Resulta tentador analizar la capacidad del efecto placebo para aliviar la depresión y anteponer un “sólo” en las indicaciones —por ejemplo, las sustancias sólo actúan mediante el efecto placebo. Sin embargo, nada hay de “sólo” en la respuesta placebo, la cual puede ser muy perdurable, como reveló un estudio de 2008: “La percepción generalizada sobre la brevedad de la respuesta placebo en la depresión se fundamenta, en gran medida, en la intuición y el pensamiento ilusorio”, escribieron los científicos en Journal of Psychiatric Research. La fuerza de la respuesta placebo hace enloquecer a las compañías farmacéuticas porque dificulta mucho demostrar la superioridad de un nuevo medicamento.
Se calcula que, un año cualquiera, 13.1 a 14.2 millones de adultos estadounidenses sufren de depresión clínica; por lo menos, 32 millones padecen el trastorno en algún momento de la vida; gran parte del 57 por ciento que recibe tratamiento (los demás no se atienden) obtiene beneficios de la medicación; y a fin de que persistan los beneficios, esos pacientes deben depositar toda su fe en las pastillas.
De hecho, el propio Kirsch advierte en su libro (en negritas) que los pacientes que tomen tratamiento antidepresivo no deben suspenderlo repentinamente, puesto que podrían experimentar graves síntomas de abstinencia como calambres, temblores, visión borrosa y náusea, amén de depresión y ansiedad.
Cada vez son más los científicos que creen que llegó el momento de abandonar la política de “no preguntes y no respondo”, y profundizar en las causas de la supuesta eficacia de los antidepresivos.

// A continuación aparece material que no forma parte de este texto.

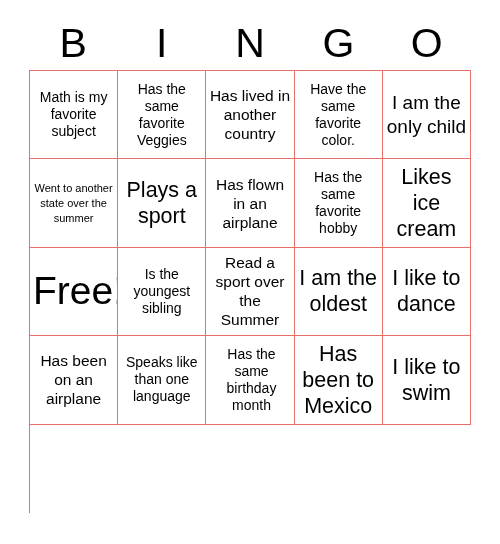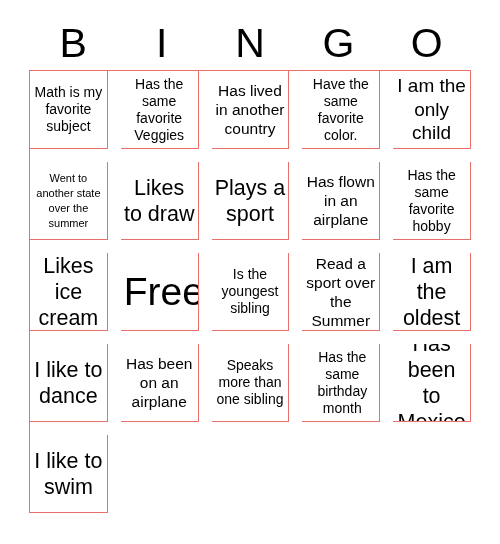--- a/index.html
+++ b/index.html
@@ -54,7 +54,6 @@
     border-left: 1.4px solid #e8706a;
     box-sizing: border-box;
     background: #ffffff;
-    gap: 13px;
   }
   .cell {
     border-right: 1.4px solid #e8706a;

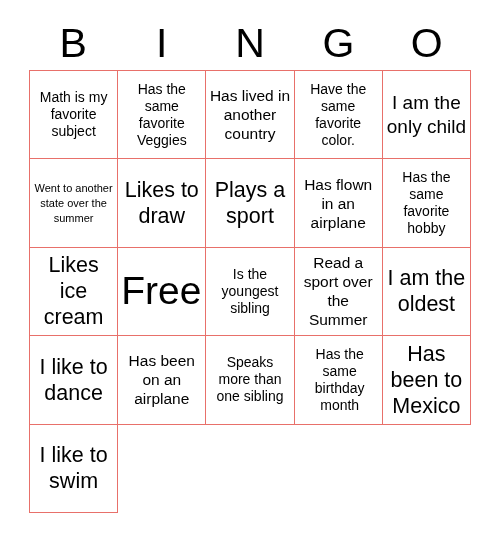--- a/index.html
+++ b/index.html
@@ -119,9 +119,6 @@
         <span class="cell-text">Went to another state over the summer</span>
       </div>
     <div class="cell fs-xl">
-        <span class="cell-text">Likes to draw</span>
-      </div>
-    <div class="cell fs-xl">
         <span class="cell-text">Plays a sport</span>
       </div>
     <div class="cell fs-md">

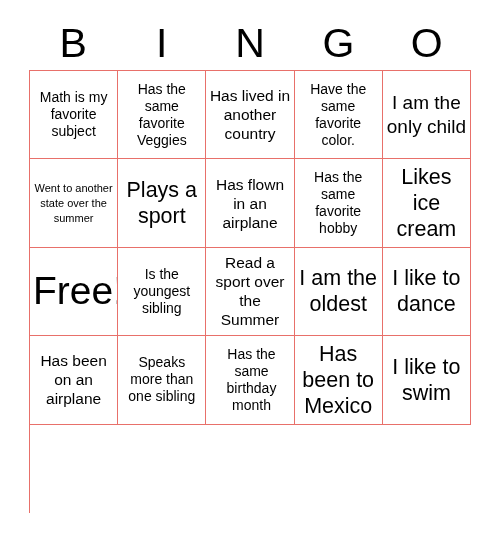--- a/index.html
+++ b/index.html
@@ -151,7 +151,7 @@
         <span class="cell-text">Has been on an airplane</span>
       </div>
     <div class="cell fs-sm">
-        <span class="cell-text">Speaks more than one sibling</span>
+        <span class="cell-text">Speaks like than one language</span>
       </div>
 
     <div class="cell fs-sm align-left">

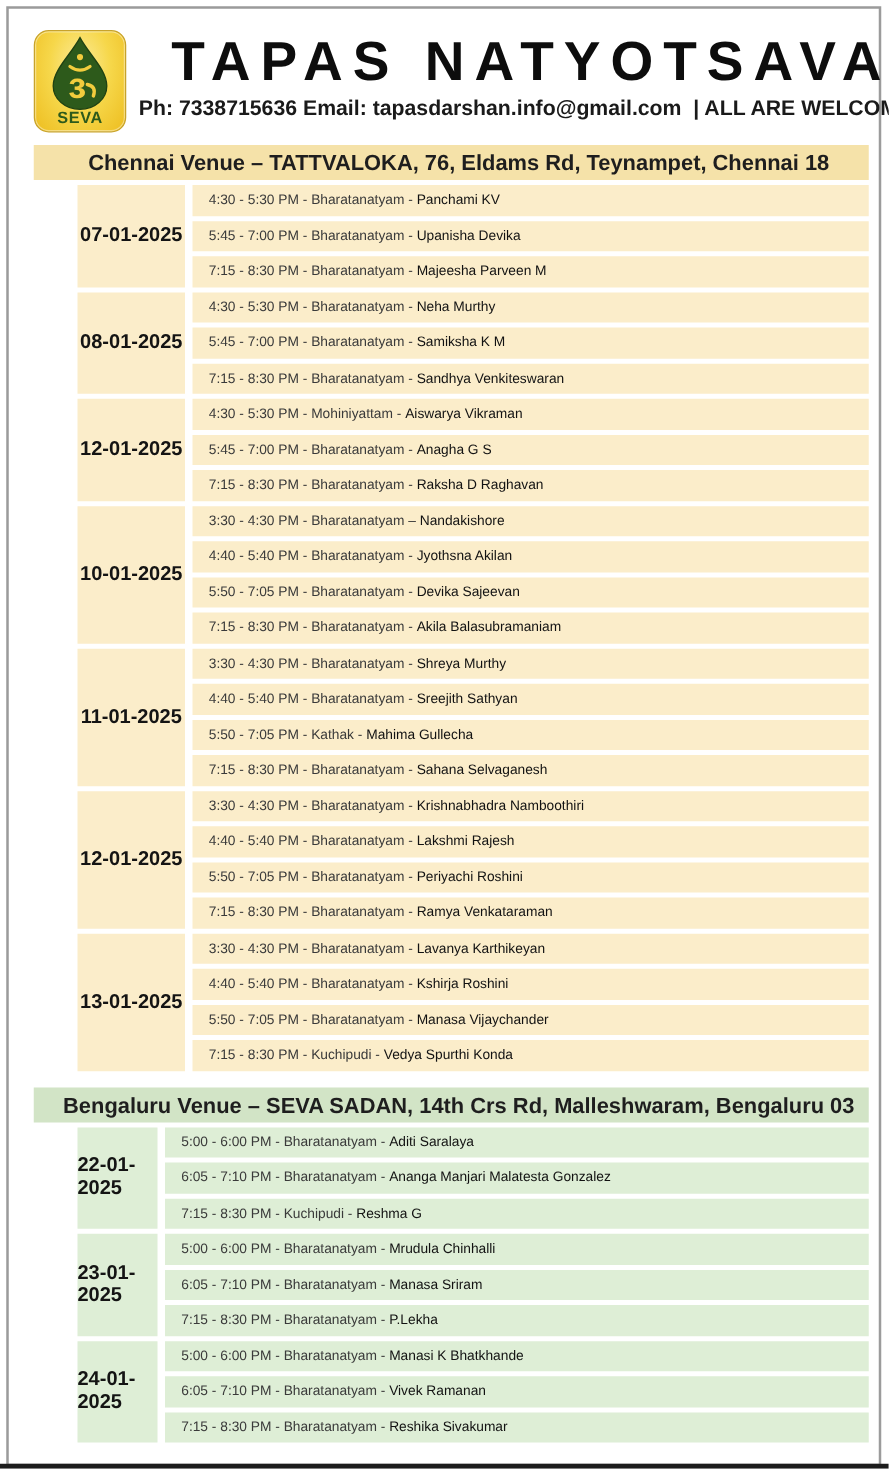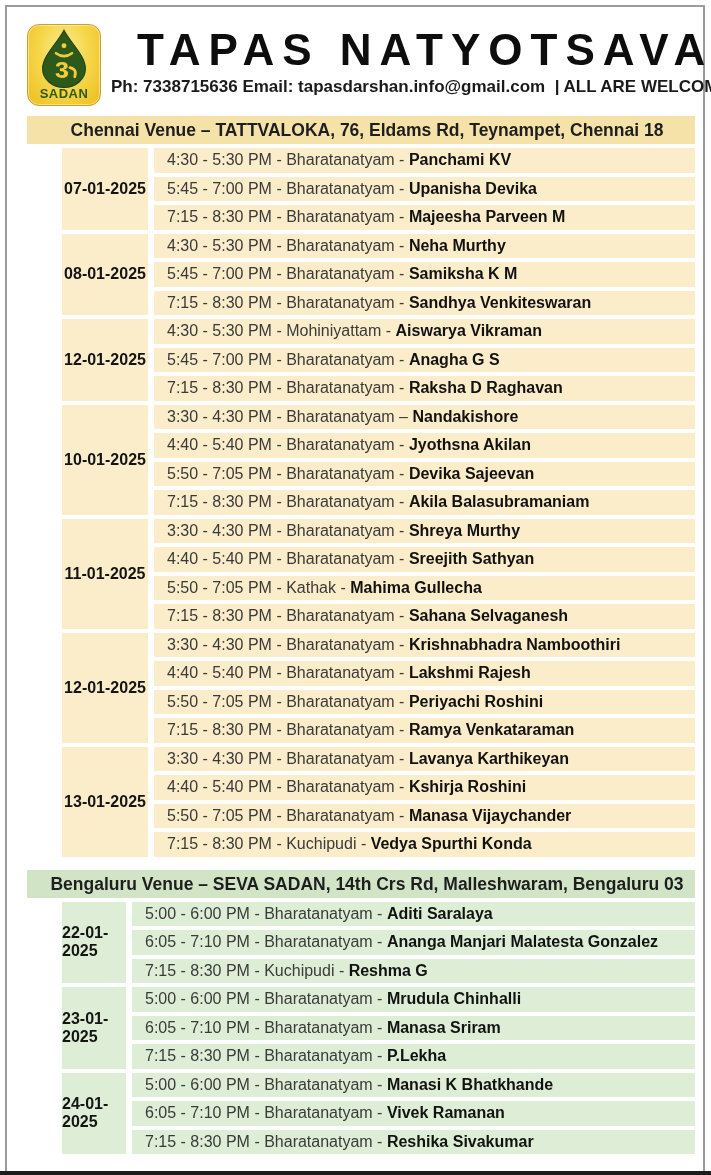--- a/index.html
+++ b/index.html
@@ -100,7 +100,7 @@
             <circle cx="24" cy="16.5" r="2.3" fill="#f2cc3d"></circle>
           </svg>
         </span>
-        <div class="logo-text">SADAN</div>
+        <div class="logo-text">SEVA</div>
       </div>
       <div class="title-block">
         <div class="title">TAPAS NATYOTSAVA</div>

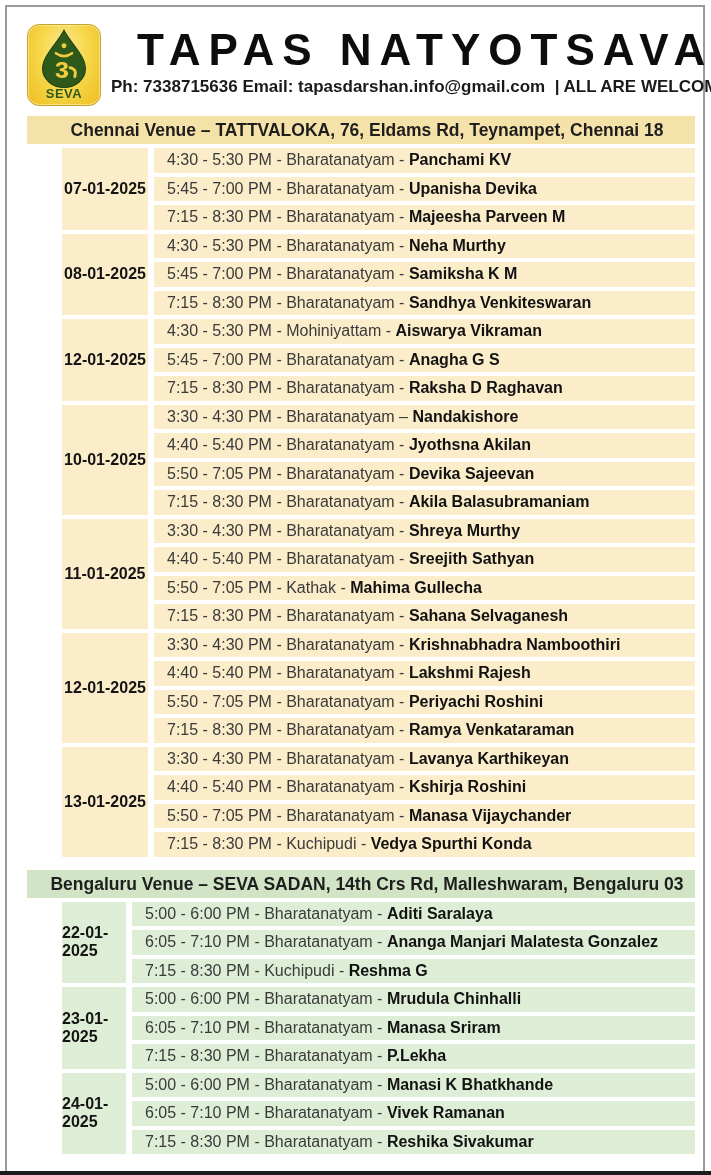--- a/index.html
+++ b/index.html
@@ -77,7 +77,7 @@
     height: 24.5px;
     display: flex; align-items: center;
     padding-left: 13px;
-    font-size: 16px;
+    font-size: 11px;
     overflow: hidden; white-space: nowrap;
   }
   .slot-prefix { color: #3a3a3a; white-space: pre; }

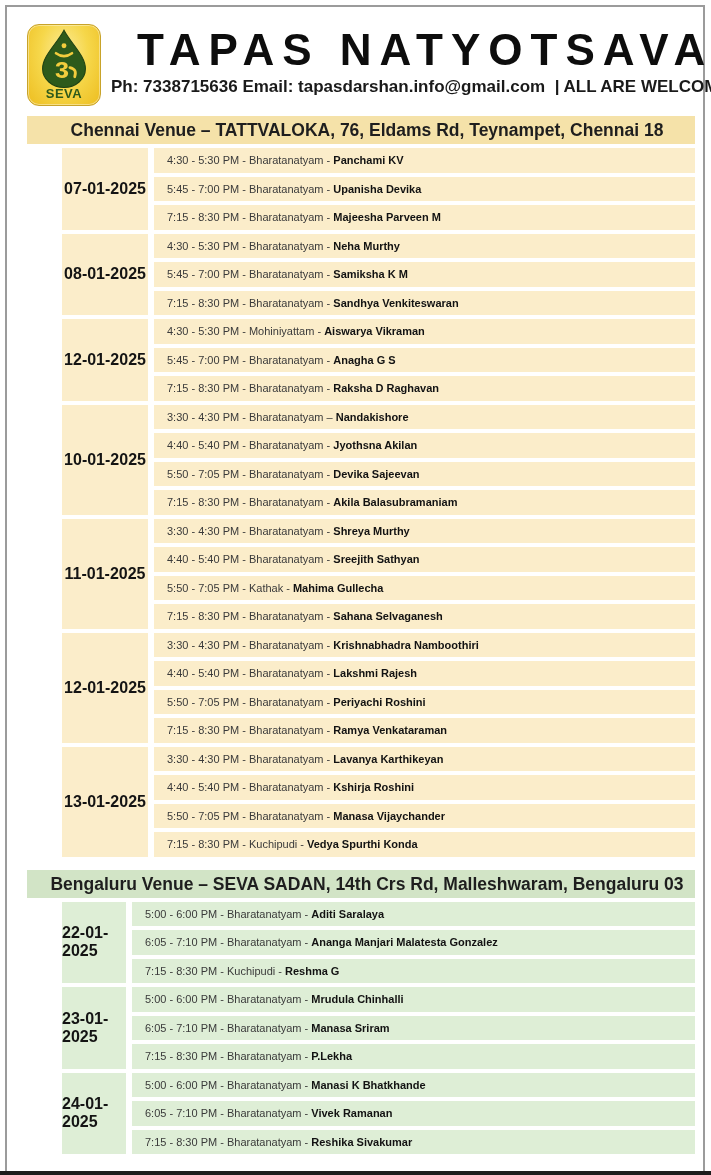--- a/index.html
+++ b/index.html
@@ -81,7 +81,7 @@
     overflow: hidden; white-space: nowrap;
   }
   .slot-prefix { color: #3a3a3a; white-space: pre; }
-  .slot-name   { color: #121212; font-weight: 700; white-space: pre; text-align: center; }
+  .slot-name   { color: #121212; font-weight: 400; white-space: pre; text-align: center; }
 </style>
 </head>
 <body>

Quizá ya sea hora de revelar el misterio y averiguar en qué consiste el truco mágico. En cuanto a Kirsch, insiste en la importancia de saber que gran parte del beneficio de los antidepresivos depende del efecto placebo y si los placebos mejoran a las personas, entonces es posible tratar la depresión sin fármacos que conlleven graves efectos secundarios, por no hablar del costo.
Según él, el reconocimiento general de que los antidepresivos no son efectivos podría conducir a los pacientes hacia otras terapéuticas. “¿Acaso la verdad no es lo más importante?”, pregunta. A juzgar por los efectos de su trabajo, es difícil evitar la respuesta: “No para todos”.